Par ailleurs, Florant Geel dit venir en Guinée pour porter aussi la solidarité de la communauté internationale qui s’est engagée pour lutter contre l’impunité. « Sur le terrain, d’abord, nous accompagnons les victimes devant les juges d’instructions. Plus de 180 victimes ont témoigné dans cette procédure judiciaire. Nous avons apporté le résultat de nos enquêtes, nous avons apporté des éléments d’analyse judiciaire et juridique.
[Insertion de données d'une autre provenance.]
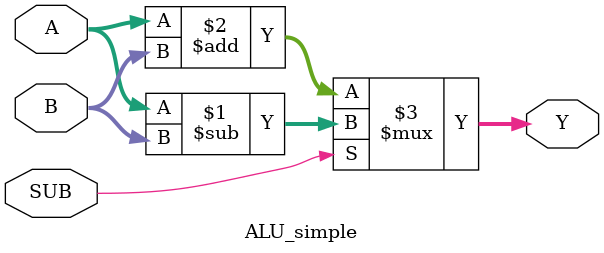
<source format=v>
module ALU_simple (
    output wire [7:0] Y,
    input wire [7:0] A,
    input wire [7:0] B,
    input wire SUB
);
    assign Y = SUB ? A - B : A + B;
endmodule
</source>
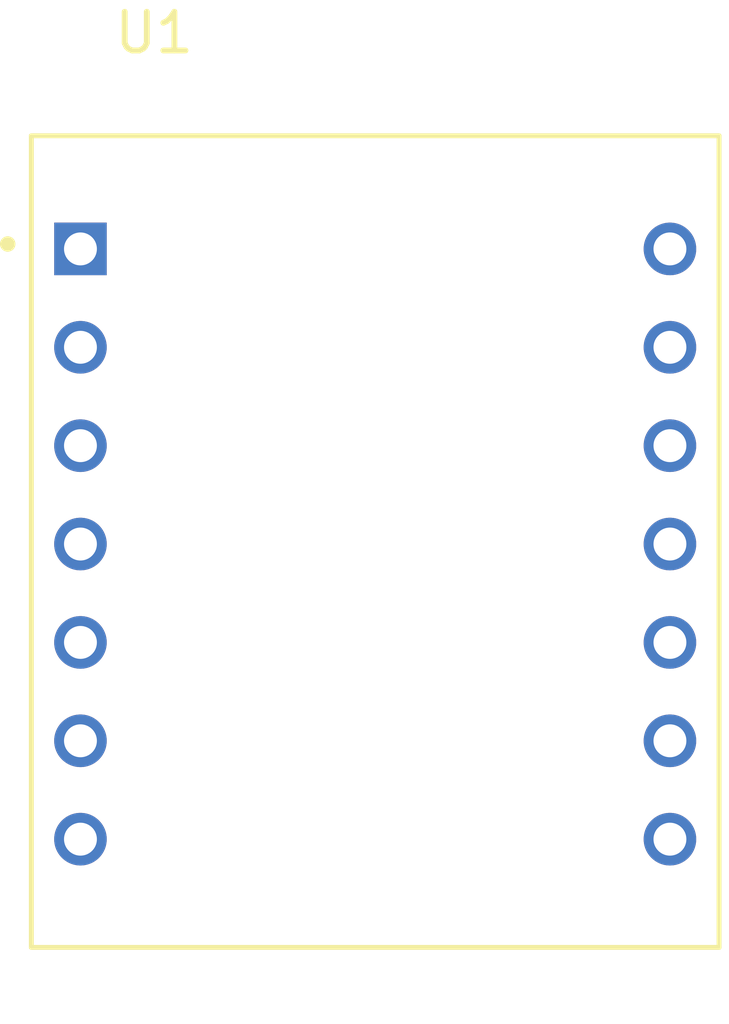
<source format=kicad_pcb>
(kicad_pcb
	(version 20241229)
	(generator "pcbnew")
	(generator_version "9.0")
	(general
		(thickness 1.6)
		(legacy_teardrops no)
	)
	(paper "A4")
	(layers
		(0 "F.Cu" signal)
		(2 "B.Cu" signal)
		(9 "F.Adhes" user "F.Adhesive")
		(11 "B.Adhes" user "B.Adhesive")
		(13 "F.Paste" user)
		(15 "B.Paste" user)
		(5 "F.SilkS" user "F.Silkscreen")
		(7 "B.SilkS" user "B.Silkscreen")
		(1 "F.Mask" user)
		(3 "B.Mask" user)
		(17 "Dwgs.User" user "User.Drawings")
		(19 "Cmts.User" user "User.Comments")
		(21 "Eco1.User" user "User.Eco1")
		(23 "Eco2.User" user "User.Eco2")
		(25 "Edge.Cuts" user)
		(27 "Margin" user)
		(31 "F.CrtYd" user "F.Courtyard")
		(29 "B.CrtYd" user "B.Courtyard")
		(35 "F.Fab" user)
		(33 "B.Fab" user)
		(39 "User.1" user)
		(41 "User.2" user)
		(43 "User.3" user)
		(45 "User.4" user)
	)
	(setup
		(pad_to_mask_clearance 0)
		(allow_soldermask_bridges_in_footprints no)
		(tenting front back)
		(pcbplotparams
			(layerselection 0x00000000_00000000_55555555_5755f5ff)
			(plot_on_all_layers_selection 0x00000000_00000000_00000000_00000000)
			(disableapertmacros no)
			(usegerberextensions no)
			(usegerberattributes yes)
			(usegerberadvancedattributes yes)
			(creategerberjobfile yes)
			(dashed_line_dash_ratio 12.000000)
			(dashed_line_gap_ratio 3.000000)
			(svgprecision 4)
			(plotframeref no)
			(mode 1)
			(useauxorigin no)
			(hpglpennumber 1)
			(hpglpenspeed 20)
			(hpglpendiameter 15.000000)
			(pdf_front_fp_property_popups yes)
			(pdf_back_fp_property_popups yes)
			(pdf_metadata yes)
			(pdf_single_document no)
			(dxfpolygonmode yes)
			(dxfimperialunits yes)
			(dxfusepcbnewfont yes)
			(psnegative no)
			(psa4output no)
			(plot_black_and_white yes)
			(sketchpadsonfab no)
			(plotpadnumbers no)
			(hidednponfab no)
			(sketchdnponfab yes)
			(crossoutdnponfab yes)
			(subtractmaskfromsilk no)
			(outputformat 1)
			(mirror no)
			(drillshape 1)
			(scaleselection 1)
			(outputdirectory "")
		)
	)
	(net 0 "")
	(net 1 "unconnected-(U1-D10-Pad11)")
	(net 2 "unconnected-(U1-D2-Pad3)")
	(net 3 "unconnected-(U1-RX_D7-Pad8)")
	(net 4 "unconnected-(U1-VUSB-Pad14)")
	(net 5 "unconnected-(U1-D8-Pad9)")
	(net 6 "unconnected-(U1-D4-Pad5)")
	(net 7 "unconnected-(U1-GND-Pad13)")
	(net 8 "unconnected-(U1-D9-Pad10)")
	(net 9 "unconnected-(U1-VCC_3V3-Pad12)")
	(net 10 "unconnected-(U1-D1-Pad2)")
	(net 11 "unconnected-(U1-D5-Pad6)")
	(net 12 "unconnected-(U1-D3-Pad4)")
	(net 13 "unconnected-(U1-TX_D6-Pad7)")
	(net 14 "unconnected-(U1-D0-Pad1)")
	(footprint "113991054:MODULE_113991054" (layer "F.Cu") (at 67.12 66.8165))
	(embedded_fonts no)
)

</source>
Nous agissons presque quotidiennement dans cette procédure judiciaire », a dit l’émissaire de la FIDH.

De son côté, le ministre Khalifa Gassama Diaby, a dit qu’il y a une nécessité absolue de travailler pour faire avancer la culture des droits humains dans notre pays à travers le respect de l’Etat de droit, le respect des libertés, le respect des droits. Aux citoyens, monsieur Diaby a dit qu’ils doivent savoir qu’ils sont investis « de cette part de responsabilité et de devoir vis-à-vis de la société, de l’Etat et d’autres citoyens », a-t-il dit, promettant de « tout mettre en œuvre pour que le procès du 28 septembre se tienne et que cela soit un procès équitable qui puisse répondre aux standards internationaux en matière de procès équitables ».